Region annotation entries:
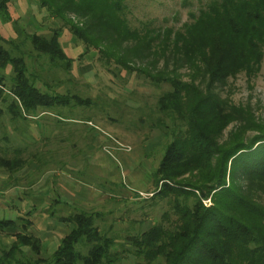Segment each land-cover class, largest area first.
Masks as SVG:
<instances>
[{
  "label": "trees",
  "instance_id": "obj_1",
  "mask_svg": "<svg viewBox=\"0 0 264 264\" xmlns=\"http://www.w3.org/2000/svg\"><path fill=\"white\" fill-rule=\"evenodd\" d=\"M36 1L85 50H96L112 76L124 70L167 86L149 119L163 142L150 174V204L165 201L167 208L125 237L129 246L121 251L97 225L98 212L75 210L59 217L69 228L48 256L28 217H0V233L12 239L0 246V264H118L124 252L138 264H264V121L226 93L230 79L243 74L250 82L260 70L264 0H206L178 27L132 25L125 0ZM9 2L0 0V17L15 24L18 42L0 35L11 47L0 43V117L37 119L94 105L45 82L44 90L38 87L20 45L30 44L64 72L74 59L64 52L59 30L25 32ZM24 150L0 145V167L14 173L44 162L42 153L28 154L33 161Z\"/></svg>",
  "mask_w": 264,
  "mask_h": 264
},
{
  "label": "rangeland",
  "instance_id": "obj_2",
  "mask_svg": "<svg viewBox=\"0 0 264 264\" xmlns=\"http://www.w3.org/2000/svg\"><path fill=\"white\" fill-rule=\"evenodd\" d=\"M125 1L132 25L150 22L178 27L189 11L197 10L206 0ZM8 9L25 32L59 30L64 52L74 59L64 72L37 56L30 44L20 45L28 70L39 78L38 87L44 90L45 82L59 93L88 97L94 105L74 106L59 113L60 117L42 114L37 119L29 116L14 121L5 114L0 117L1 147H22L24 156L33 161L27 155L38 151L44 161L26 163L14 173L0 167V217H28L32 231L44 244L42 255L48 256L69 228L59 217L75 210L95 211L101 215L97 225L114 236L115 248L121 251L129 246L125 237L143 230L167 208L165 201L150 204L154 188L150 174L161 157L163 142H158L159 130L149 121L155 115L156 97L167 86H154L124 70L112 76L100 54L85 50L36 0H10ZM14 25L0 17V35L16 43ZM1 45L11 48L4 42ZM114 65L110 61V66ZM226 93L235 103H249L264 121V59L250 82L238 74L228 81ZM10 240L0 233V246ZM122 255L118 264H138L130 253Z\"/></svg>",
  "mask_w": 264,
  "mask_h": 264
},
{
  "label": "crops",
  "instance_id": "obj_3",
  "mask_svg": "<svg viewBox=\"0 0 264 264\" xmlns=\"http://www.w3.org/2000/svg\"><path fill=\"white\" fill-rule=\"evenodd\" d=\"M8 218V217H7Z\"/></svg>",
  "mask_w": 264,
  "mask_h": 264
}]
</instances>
...
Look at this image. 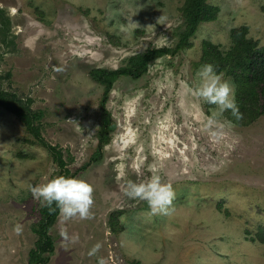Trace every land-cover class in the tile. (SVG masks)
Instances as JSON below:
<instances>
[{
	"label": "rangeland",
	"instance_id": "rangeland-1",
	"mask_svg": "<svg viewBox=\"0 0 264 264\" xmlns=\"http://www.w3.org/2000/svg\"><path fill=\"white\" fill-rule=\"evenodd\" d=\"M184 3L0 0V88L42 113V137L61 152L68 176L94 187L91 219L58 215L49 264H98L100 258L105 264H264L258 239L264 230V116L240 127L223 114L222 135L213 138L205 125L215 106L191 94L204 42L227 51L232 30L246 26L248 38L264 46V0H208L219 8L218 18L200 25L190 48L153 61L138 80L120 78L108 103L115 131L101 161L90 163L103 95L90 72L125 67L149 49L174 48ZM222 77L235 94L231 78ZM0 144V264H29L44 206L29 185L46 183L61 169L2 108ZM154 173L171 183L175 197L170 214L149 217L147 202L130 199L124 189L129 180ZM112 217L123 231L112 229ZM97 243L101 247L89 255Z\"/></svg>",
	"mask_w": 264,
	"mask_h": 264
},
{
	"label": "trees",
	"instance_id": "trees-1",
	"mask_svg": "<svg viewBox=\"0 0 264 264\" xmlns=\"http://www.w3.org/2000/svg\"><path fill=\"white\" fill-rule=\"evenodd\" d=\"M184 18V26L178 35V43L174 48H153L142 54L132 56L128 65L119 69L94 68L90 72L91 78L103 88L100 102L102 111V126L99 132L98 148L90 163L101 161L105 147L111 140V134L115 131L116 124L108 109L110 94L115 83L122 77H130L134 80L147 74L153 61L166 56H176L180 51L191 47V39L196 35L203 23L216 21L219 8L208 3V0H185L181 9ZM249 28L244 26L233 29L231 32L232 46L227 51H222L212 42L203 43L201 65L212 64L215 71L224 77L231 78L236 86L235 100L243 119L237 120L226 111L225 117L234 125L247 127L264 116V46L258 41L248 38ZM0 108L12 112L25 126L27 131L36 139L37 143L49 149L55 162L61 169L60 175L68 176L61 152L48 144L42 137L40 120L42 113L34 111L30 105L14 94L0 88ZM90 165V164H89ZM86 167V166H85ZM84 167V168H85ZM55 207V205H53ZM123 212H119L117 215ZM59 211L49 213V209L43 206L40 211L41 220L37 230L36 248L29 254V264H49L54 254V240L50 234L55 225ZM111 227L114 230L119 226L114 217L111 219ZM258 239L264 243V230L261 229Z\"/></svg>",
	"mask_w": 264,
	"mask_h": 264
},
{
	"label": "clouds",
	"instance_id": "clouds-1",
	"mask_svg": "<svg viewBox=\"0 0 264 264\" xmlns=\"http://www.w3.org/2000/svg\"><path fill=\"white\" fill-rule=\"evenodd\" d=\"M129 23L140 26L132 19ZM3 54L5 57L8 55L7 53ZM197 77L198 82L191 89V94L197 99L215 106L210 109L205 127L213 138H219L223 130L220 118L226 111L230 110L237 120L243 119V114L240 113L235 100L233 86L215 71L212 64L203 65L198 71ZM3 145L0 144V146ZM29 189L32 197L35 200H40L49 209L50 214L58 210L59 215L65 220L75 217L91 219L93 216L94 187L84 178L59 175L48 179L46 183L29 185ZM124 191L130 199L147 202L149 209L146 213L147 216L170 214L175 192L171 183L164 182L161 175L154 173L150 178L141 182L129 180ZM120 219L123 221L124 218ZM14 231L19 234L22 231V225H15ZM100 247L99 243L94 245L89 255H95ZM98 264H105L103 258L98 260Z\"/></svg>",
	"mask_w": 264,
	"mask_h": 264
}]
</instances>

__Description of the task__
Find every line in the material above that contains the string "rangeland", matching case exactly, and copy each of those lines.

__Task response__
  "label": "rangeland",
	"label": "rangeland",
	"instance_id": "rangeland-1",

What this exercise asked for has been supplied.